City Council Votes in Support of All-Inclusive Playground at Butler Children’s Park
With the future of the Butler Children’s Park in the balance, the West Plains City Council threw its support behind a proposal from the City of West Plains Monday night to construct an “all-inclusive” playground at the site, making it one of only a handful of playgrounds in the Missouri-Arkansas region that will provide play experience for children of all abilities.
The proposal was accepted by a vote of 4-1.
As part of the proposal, the Parkside House that currently sits on the property would be removed to make room for new all-inclusive playground equipment, a water “splash” pad, 37 new parking spots, new fall protection surfacing, a new grilling/picnic area, and approximately one third of a mile of new walking trails. The all-inclusive playground is designed to move beyond basic compliance with the Americans With Disabilities (ADA) Act and provide an enriching and accessible play experience for all children.
The City proposes to pursue a Land Water Conservation Fund grant to pay for 45 percent of the project, with the City using its labor/equipment for about 30 percent of the “match.” The only cash needed for the park (approximately $240,000) will be applied from Capital Improvement and Transportation Tax dollars, with the Capital Improvement Tax having available funds due to cost savings on the Porter Wagoner sidewalk project.
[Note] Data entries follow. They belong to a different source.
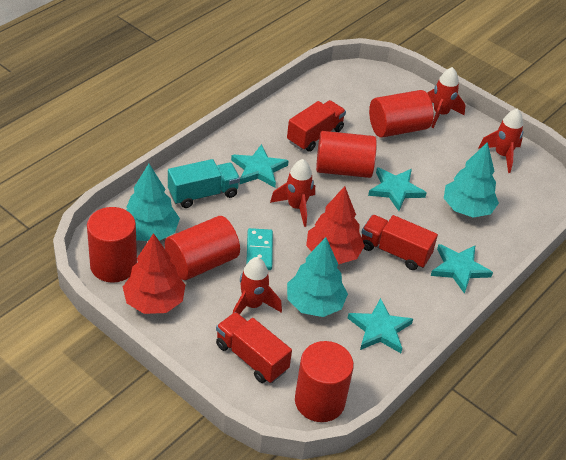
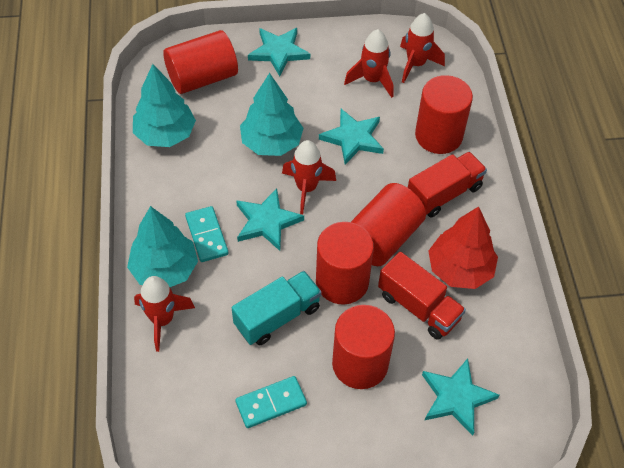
red tree: 2 -> 1
red truck: 3 -> 2
turquoise domino: 1 -> 2

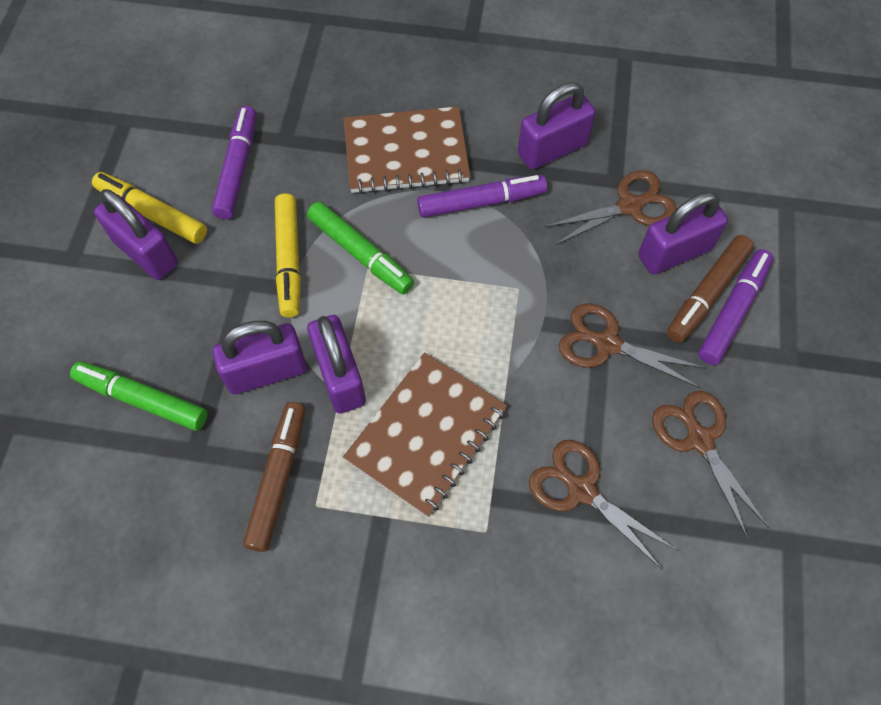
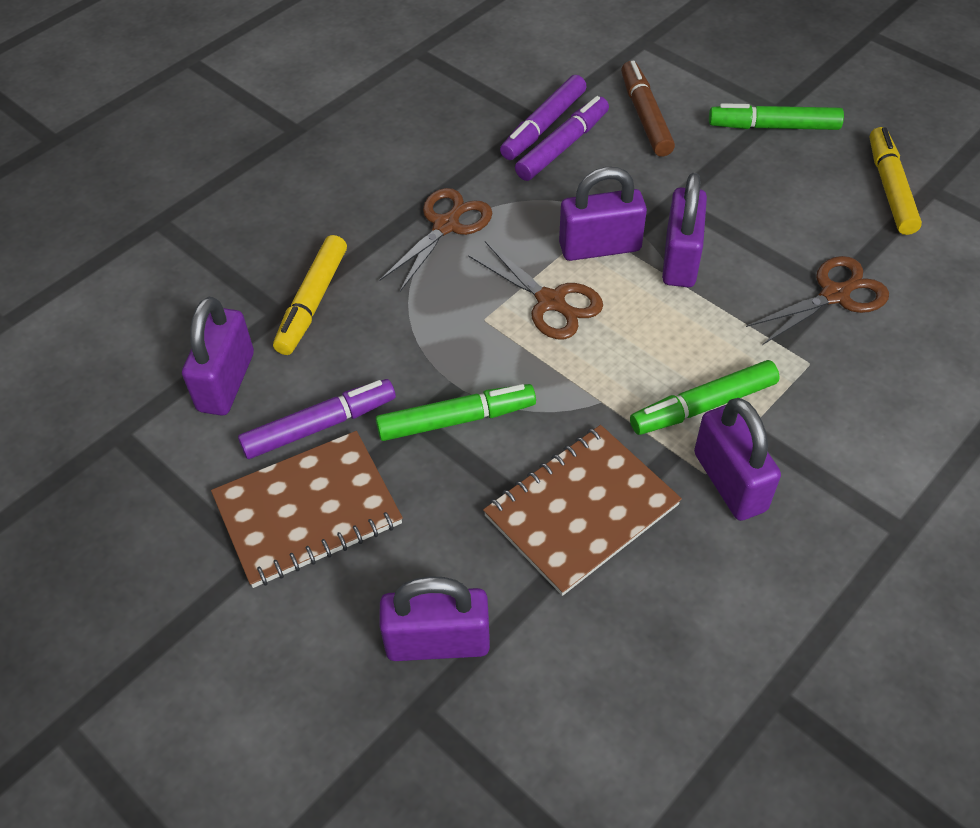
brown marker: 2 -> 1
brown scissors: 4 -> 3
green marker: 2 -> 3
That sidewalk was built primarily from grant funds.
“All Inclusive” Playground
According to the Missouri Department of Elementary and Secondary Education, 4,053 students with disabilities in the region received special education services in March, 2016, with a low range of 116 in Shannon County and a high of 1,248 in Howell County. Parks Director Mike Davis said the construction of an all-inclusive playground will provide those children, and their families, with enriching play opportunities that are currently non-existent in the area.
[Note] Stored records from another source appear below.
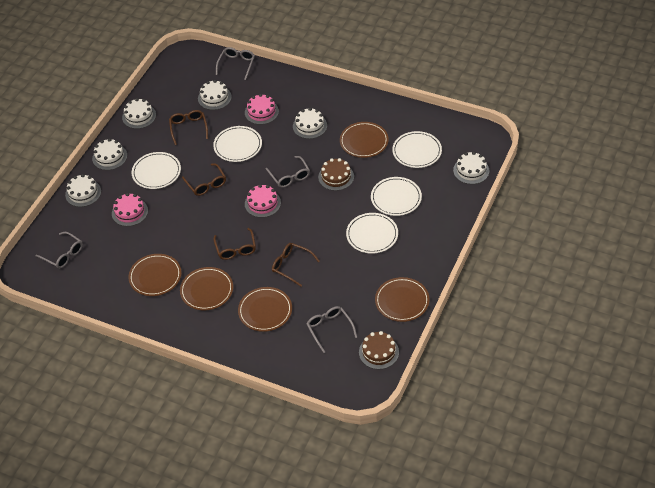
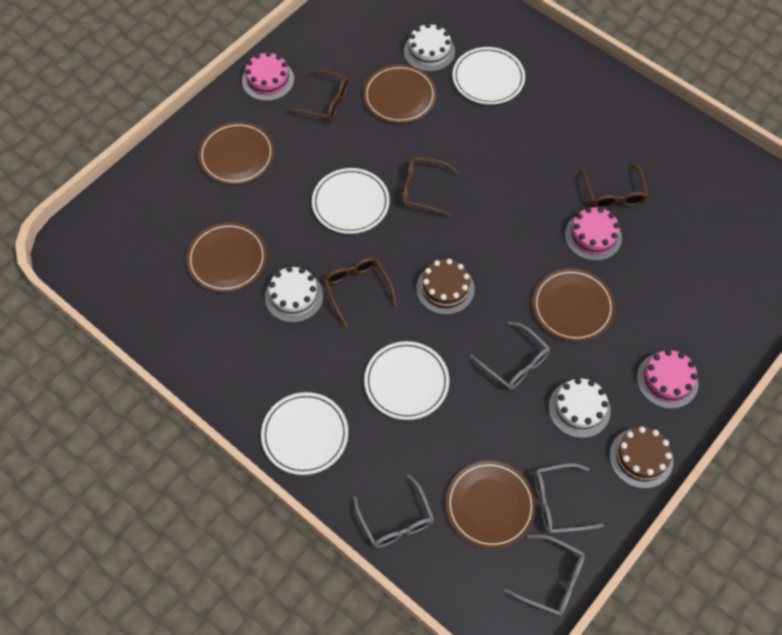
white cake: 6 -> 3
white plate: 5 -> 4

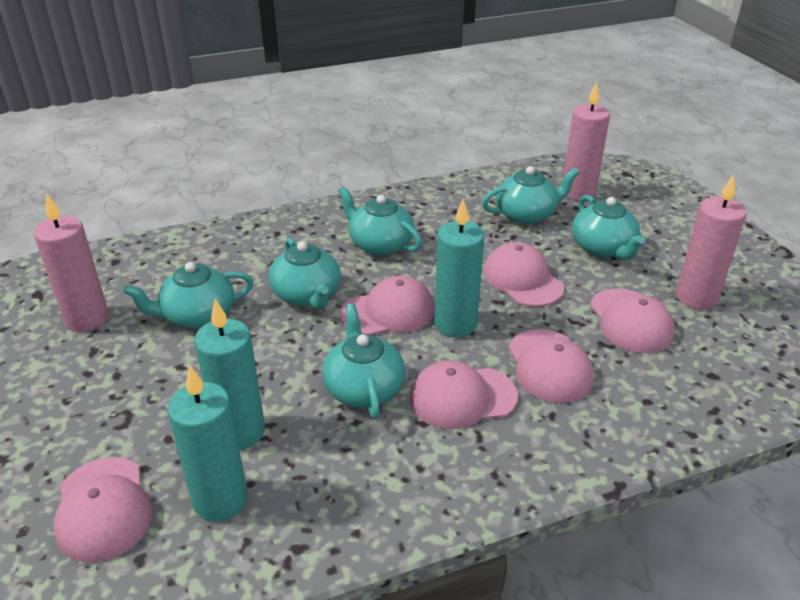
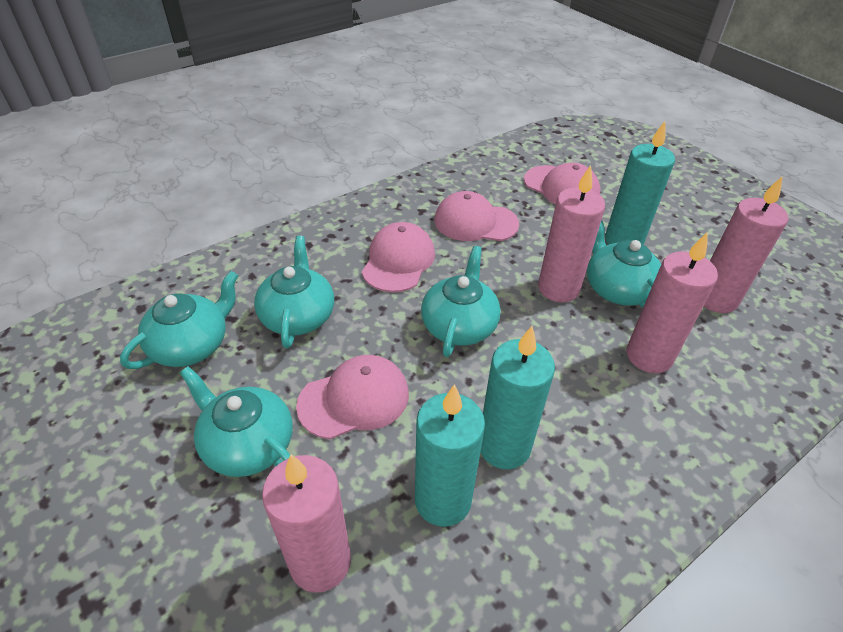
pink candle: 3 -> 4
pink cap: 6 -> 4
turquoise teapot: 6 -> 5

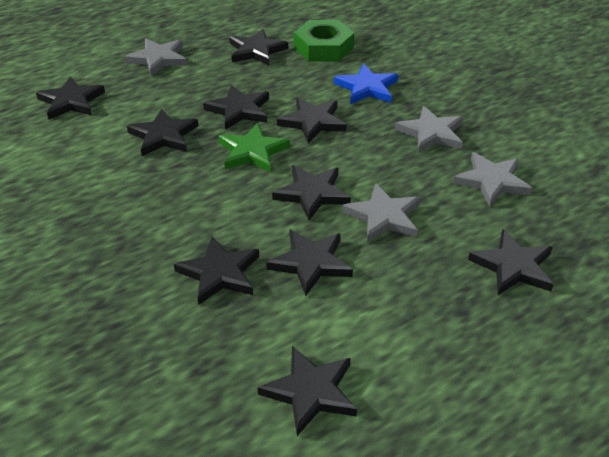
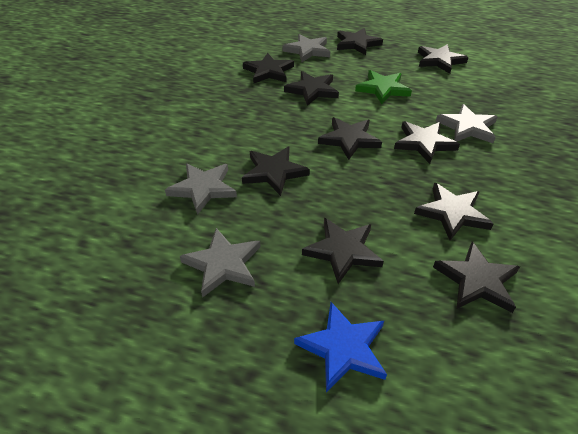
green nut: 1 -> 0

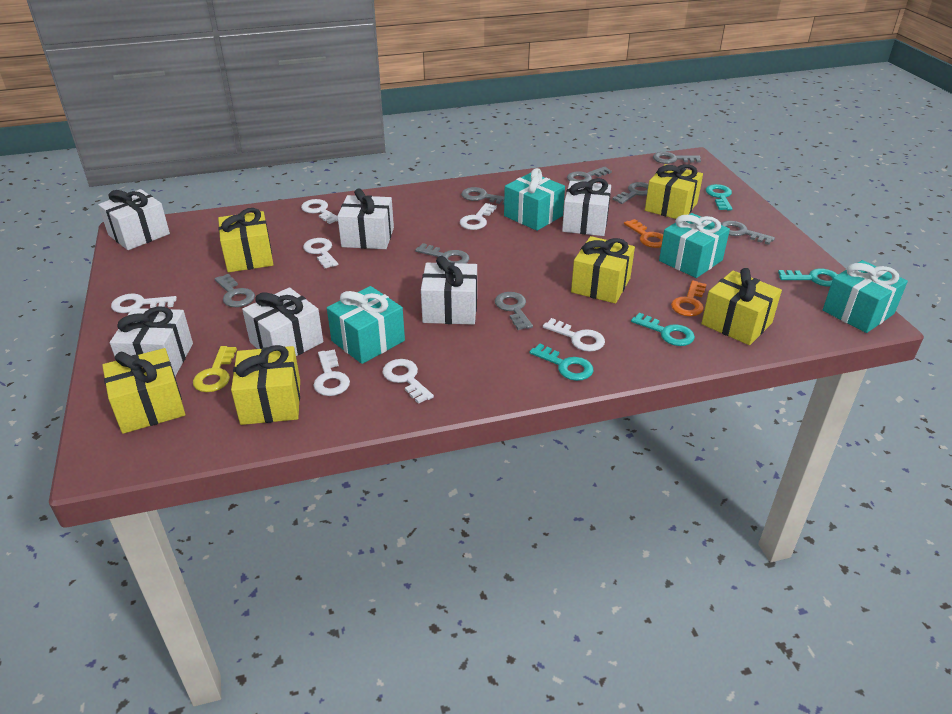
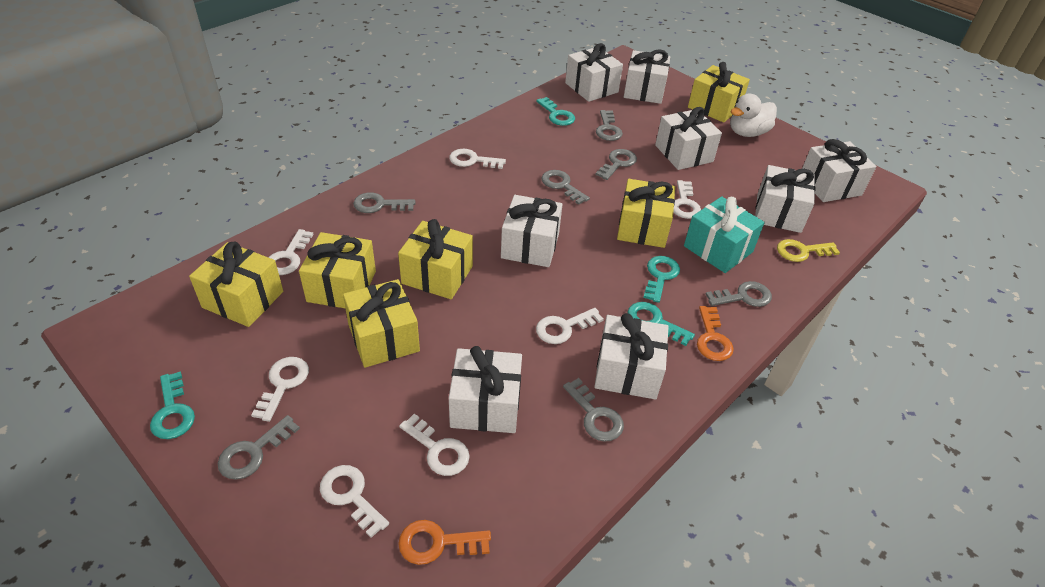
grey key: 8 -> 7
turquoise gift: 4 -> 1
white duck: 0 -> 1
white gift: 6 -> 8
This would also satisfy one of the three pillars of the National Recreation and Park Association: Ensuring all people have access to the benefits of local parks and recreation.
As proposed, the project involves three “phases”, with the first phase including the removal of the Parkside House, construction of a small water splash pad, and rehabilitation of the existing fence around the park. The second phase would include construction of new walking trails, and the installation of all-inclusive playground equipment and accompanying ADA-compliant fall protection surfacing. The third phase includes construction of 37 new parking spaces around the park, new fall protection surfacing to replace the existing pea gravel, equipment for an outdoor “workout” zone at the park, and a new picnic/grilling area.
The Future of the House
At issue for the City of West Plains has always been the costs associated to rehab the existing house, with estimates four years ago ranging between $600,000-$800,000. That cost, its age, and the lack of a practical use for 4,000 square feet that can only be used for the benefit of the children per the conditions of the existing LWCF grant, complicated matters for the City moving forward. The House previously had served as the Parks and Recreation Office until 2014, when the Parks Office was relocated to the existing Winter Sports Complex off Howell Avenue.
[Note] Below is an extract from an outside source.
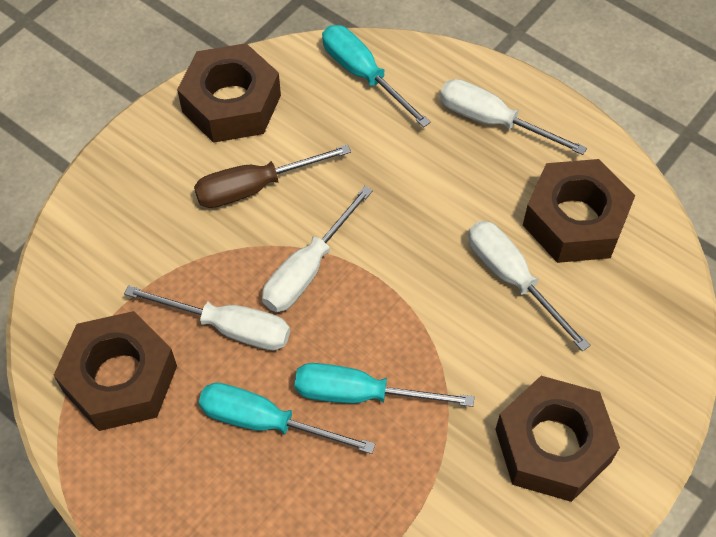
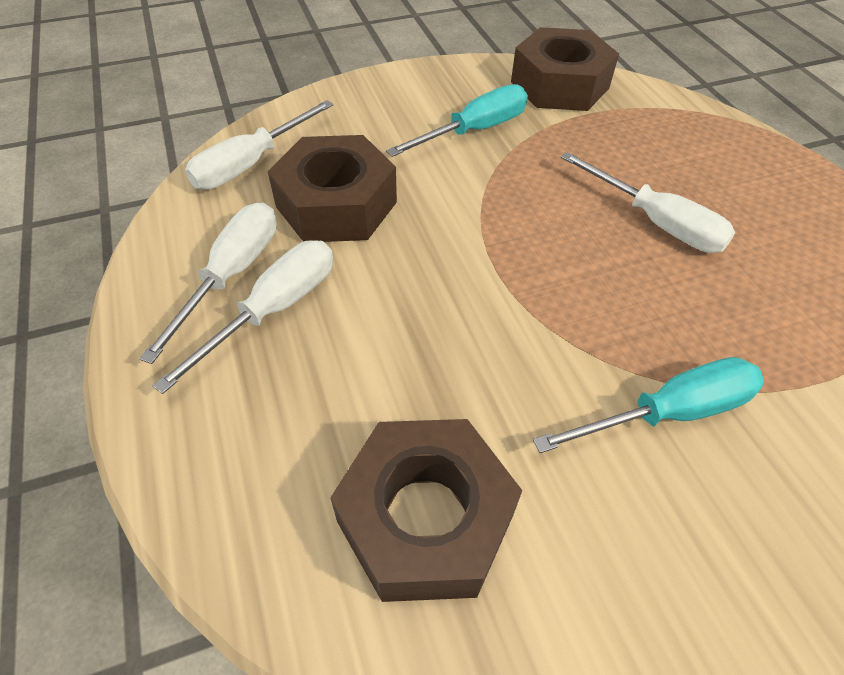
brown nut: 4 -> 3
brown screwdriver: 1 -> 0
turquoise screwdriver: 3 -> 2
The House was then leased by the City to the Friends of the Parkside House from 2014 until June, 2018, with that group unsuccessful in raising the funds necessary to rehab the House. During those four years, the building has sat vacant and boarded up, prompting the City Council to decline a lease renewal with the group this Summer because of inactivity and concerns about sustainability. Safety officials deemed the House a potential hazard, particularly because of its location in the heart of an active children’s park.
Because of the sentimental nature of the House to many longtime residents, the City has proposed to sell the existing House to the Friends of the Parkside House for $1, who will then be responsible for moving the House to another location of their choosing. Those moving costs, however, will be paid by the Friends of the Parkside House, with a deadline established for the move. If that deadline is not met, the House would revert back to the City for its removal.
With Monday night’s City Council decision, City of West Plains crews will begin planning accordingly for the project, said City Administrator Tom Stehn. This includes filing the appropriate paperwork necessary for the LWCF grant and establishing timelines for each phase of the project. Stehn admitted that although the Parkside House has been a longtime fixture in West Plains, removing it is a “necessity” in order to maximize the park’s potential and enjoyment for all ages.
“An all-inclusive playground would give children of all abilities, including children with developmental and physical needs, a play space they and their families can enjoy,” said Stehn. “Playgrounds and parks should be meant for all people to enjoy, and this park will be designed so that everybody in West Plains can enjoy it.”